UniDexGrasp++: Improving Dexterous Grasping Policy Learning via Geometry-aware Curriculum and Iterative Generalist-Specialist Learning
This addresses the challenge of generalizable dexterous grasping for robotics, but it is incremental as it builds on prior work (UniDexGrasp).
The paper tackles the problem of learning a universal dexterous grasping policy from point cloud observations, achieving success rates of 85.4% on the training set and 78.2% on the test set, outperforming the state-of-the-art baseline by 11.7% and 11.3%, respectively.
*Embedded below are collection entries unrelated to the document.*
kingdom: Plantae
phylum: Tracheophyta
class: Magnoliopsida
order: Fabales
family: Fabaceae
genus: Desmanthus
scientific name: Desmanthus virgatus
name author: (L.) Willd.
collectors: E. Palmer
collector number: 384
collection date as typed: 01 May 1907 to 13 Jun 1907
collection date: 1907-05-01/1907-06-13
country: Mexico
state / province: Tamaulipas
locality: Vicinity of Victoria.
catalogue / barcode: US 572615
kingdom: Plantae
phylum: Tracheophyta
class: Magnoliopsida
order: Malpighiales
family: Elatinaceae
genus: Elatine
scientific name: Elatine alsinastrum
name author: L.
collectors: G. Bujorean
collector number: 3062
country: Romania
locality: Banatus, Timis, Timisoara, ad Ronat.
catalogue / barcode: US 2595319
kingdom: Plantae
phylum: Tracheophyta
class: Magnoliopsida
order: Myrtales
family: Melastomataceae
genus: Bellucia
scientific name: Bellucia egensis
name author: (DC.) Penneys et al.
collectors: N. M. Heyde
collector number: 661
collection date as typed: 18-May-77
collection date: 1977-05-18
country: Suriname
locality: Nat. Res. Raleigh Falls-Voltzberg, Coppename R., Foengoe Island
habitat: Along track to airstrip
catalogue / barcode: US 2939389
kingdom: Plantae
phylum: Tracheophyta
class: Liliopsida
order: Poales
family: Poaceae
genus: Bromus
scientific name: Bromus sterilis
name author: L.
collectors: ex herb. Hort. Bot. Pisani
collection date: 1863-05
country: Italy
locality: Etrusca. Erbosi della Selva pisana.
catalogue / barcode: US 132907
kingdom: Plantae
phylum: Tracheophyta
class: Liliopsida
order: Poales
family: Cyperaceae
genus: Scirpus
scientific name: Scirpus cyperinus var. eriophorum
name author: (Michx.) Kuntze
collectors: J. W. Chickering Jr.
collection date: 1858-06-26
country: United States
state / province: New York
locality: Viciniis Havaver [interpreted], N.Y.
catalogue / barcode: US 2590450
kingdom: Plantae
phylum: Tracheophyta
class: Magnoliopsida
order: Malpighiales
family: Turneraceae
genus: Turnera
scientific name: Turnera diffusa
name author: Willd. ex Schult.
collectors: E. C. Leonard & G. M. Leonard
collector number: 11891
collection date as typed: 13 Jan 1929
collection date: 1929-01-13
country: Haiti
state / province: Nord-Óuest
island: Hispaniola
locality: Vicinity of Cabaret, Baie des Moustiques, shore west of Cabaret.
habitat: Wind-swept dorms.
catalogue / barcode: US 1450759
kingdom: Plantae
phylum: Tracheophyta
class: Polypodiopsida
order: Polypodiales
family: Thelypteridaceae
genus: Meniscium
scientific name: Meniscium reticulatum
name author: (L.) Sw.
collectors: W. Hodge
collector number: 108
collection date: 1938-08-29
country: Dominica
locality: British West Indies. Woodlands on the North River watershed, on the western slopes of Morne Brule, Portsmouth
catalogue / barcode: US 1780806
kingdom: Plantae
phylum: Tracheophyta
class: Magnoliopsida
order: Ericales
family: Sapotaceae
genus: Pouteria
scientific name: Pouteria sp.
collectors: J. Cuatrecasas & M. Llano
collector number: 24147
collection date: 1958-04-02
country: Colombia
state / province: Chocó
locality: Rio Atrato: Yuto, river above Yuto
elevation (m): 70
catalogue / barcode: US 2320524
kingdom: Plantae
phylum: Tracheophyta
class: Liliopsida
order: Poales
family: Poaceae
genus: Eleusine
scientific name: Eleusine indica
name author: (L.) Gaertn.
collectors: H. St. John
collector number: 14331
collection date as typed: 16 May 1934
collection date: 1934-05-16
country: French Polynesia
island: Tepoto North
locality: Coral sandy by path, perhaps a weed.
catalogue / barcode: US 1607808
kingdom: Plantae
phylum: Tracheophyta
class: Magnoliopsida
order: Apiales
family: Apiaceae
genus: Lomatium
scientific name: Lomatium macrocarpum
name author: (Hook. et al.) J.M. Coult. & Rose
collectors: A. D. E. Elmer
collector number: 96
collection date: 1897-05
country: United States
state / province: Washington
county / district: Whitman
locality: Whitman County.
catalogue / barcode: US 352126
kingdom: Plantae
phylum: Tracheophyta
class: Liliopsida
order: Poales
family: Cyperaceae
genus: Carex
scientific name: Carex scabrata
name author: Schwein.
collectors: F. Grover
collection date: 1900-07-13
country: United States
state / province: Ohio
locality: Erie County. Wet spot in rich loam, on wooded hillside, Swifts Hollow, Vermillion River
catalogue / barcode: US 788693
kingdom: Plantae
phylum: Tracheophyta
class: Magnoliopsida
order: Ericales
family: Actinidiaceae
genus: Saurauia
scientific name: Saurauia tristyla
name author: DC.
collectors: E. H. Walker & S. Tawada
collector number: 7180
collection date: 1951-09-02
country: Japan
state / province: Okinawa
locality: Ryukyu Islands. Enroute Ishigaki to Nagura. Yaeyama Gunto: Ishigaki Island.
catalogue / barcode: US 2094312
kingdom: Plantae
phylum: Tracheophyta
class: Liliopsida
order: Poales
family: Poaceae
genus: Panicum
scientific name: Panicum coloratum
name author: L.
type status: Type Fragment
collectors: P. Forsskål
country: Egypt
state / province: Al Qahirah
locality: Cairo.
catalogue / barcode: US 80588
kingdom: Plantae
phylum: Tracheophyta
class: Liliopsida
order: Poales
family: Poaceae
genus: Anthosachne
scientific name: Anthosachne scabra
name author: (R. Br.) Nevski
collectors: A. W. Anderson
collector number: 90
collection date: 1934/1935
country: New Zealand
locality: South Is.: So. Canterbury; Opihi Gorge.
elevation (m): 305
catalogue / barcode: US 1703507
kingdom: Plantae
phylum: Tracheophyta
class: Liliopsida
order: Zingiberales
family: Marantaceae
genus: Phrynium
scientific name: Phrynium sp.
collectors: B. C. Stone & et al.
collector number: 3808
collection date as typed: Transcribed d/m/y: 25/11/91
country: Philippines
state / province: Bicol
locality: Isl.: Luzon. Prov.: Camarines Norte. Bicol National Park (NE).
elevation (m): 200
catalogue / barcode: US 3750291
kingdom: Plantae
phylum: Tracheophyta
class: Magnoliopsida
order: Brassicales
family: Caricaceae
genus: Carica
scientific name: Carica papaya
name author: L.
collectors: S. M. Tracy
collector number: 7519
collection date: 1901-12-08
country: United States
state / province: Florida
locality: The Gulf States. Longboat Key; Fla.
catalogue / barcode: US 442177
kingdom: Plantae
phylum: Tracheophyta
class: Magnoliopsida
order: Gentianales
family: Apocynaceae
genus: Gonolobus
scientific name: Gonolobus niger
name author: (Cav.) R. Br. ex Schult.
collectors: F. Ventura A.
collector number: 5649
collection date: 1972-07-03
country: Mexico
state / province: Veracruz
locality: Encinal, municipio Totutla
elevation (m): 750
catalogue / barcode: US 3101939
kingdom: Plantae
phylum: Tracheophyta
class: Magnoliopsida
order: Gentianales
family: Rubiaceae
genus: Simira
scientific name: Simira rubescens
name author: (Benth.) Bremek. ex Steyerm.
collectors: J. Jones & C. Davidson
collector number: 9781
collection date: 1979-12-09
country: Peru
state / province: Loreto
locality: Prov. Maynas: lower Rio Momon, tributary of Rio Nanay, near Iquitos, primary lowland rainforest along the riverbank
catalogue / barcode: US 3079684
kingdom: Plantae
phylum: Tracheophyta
We propose a novel, object-agnostic method for learning a universal policy for dexterous object grasping from realistic point cloud observations and proprioceptive information under a table-top setting, namely UniDexGrasp++. To address the challenge of learning the vision-based policy across thousands of object instances, we propose Geometry-aware Curriculum Learning (GeoCurriculum) and Geometry-aware iterative Generalist-Specialist Learning (GiGSL) which leverage the geometry feature of the task and significantly improve the generalizability. With our proposed techniques, our final policy shows universal dexterous grasping on thousands of object instances with 85.4% and 78.2% success rate on the train set and test set which outperforms the state-of-the-art baseline UniDexGrasp by 11.7% and 11.3%, respectively.